For me the question is whether binary search needs to supported on PCRE level.
There are other questions like this. People ask string replacement support in
PCRE from time to time. It can be implemented of course, we could add a whole
string handling API to PCRE. But we feel this is outside the scope of PCRE. Any
string management library can use PCRE for string replacement, we don't need
another one.
Binary matching is similar thing. PCRE is used by some (I think closed source)
projects for network data filtering, which is obviously binary data. They use
some kind of pre-filtering, data arranging and partial matching to efficiently
check TCP stream data (without waiting for the whole stream to arrive).
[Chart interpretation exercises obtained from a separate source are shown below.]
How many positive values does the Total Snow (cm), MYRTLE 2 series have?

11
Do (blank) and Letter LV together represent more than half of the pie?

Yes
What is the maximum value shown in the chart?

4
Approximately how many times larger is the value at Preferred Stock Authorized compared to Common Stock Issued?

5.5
>> A "simple" change like this would require a major redesign of the engine.
>
>It'd be nontrivial, yes. But it's clearly doable. (Not that I'm
>volunteering....)
Anything can be done, which as an algorithmic solution, this was never a
question. The question is whether it is worth to do it on PCRE or higher level.
Perl/PCRE is all about text processing, characters which has meanings, types,
sub-types, other case(s). Unicode is also about defining characters, not binary
data. UTF is an encoding format, not mapping random bytes to characters.
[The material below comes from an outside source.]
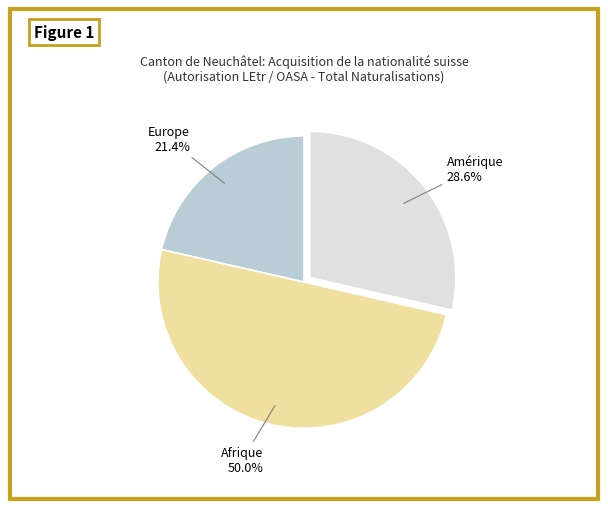

To the nearest percent, what is the average slice percentage?

33%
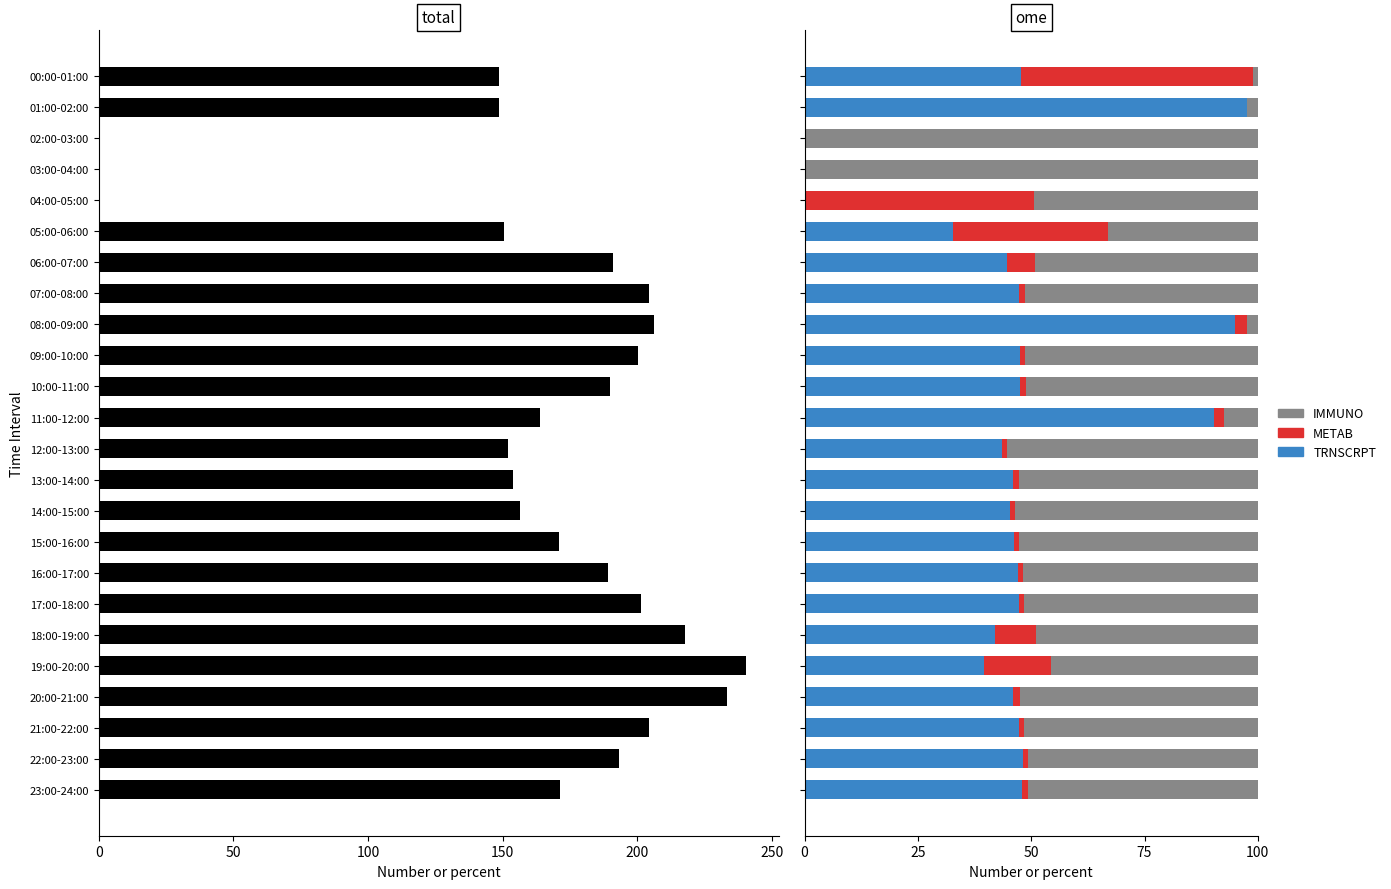

Rank the series at 03:00-04:00 from highest to lowest value.

IMMUNO, total, TRNSCRPT, METAB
If this task would be trivial, I wouldn't mind doing it myself. But it seems
this task is about destroying what we built so far. A lot of extra checks to
process invalid bytes, a large code size increase, and removing a lot of
optimizations. The result might be much slower than using clever pre-filtering.
>> What should happen, if the starting offset is inside an otherwise valid UTF
>> character?
>
>The same thing that would happen if an input file started with the tail end of
>a
>UTF-8 sequence. The leading bytes are invalid. 'grep' deals with this
>already;
>it's not a problem.
The question was about intermediate start offsets. You have a 100 byte long
buffer, and you start matching from byte 50. That is part of a valid UTF byte.
Your pattern starts with an invalid character, which matches to that UTF
fragment. You said invalid UTF character matches only themselves, not part of
other characters. A lot of extra check again, preparing for the worst case.
>> This might be efficient for engines which scans the input only forward
>> direction
> > and read every character once.
>
>It can also be efficient for matchers, like grep's, that don't necessarily do
>that. It just takes more implementation work, that's all. It's not rocket
>science to go backwards through a UTF-8 string and to catch decoding errors as
>you go.
My problem is the lot of "ifs", you need to execute. Lets compare the current
and the proposed solution.
char* c_ptr /* Current string position. */
Current:
if (c_ptr == input_start)
return FAIL;
c_ptr--;
while (*cptr & 0xc0 == 0x80)
cptr--;
Proposed solution:
if (c_ptr == input_start)
return FAIL;
c_ptr--;
char* saved_c_ptr = c_ptr; /* We need to save the starting position, loosing
a CPU register for that. */
while (*cptr & 0xc0 == 0x80) {
if (c_ptr == input_start)
return FAIL;
cptr--;
}
/* We moved back a lot, we don't know where are we. Check character length. */
int length = utf_length[*cptr]; /* Another lost register. Compiler life is
difficult. */
if (cptr + length != saved_c_ptr + 1)
c_ptr = saved_c_ptr;
else {
/* We need to check whether the character is encoded in the minimum number
of bytes. */
if (length == 1) {
/* Great, nothing to do. */
}
else if (length == 2) {
if (*c_ptr < 0xc2) /* Character is <= 127, can be encoded in a single
byte. */
c_ptr = saved_c_ptr;
} else if (length == 3) {
if (*c_ptr == 0xe0 && cptr[1] < 0xa0) /* Character is <= 0x800, can be
encoded in less bytes. */
c_ptr = saved_c_ptr;
} else
....
}
For me this is way too much checks, and affects compiler optimizations too much.
Regards,
Zoltan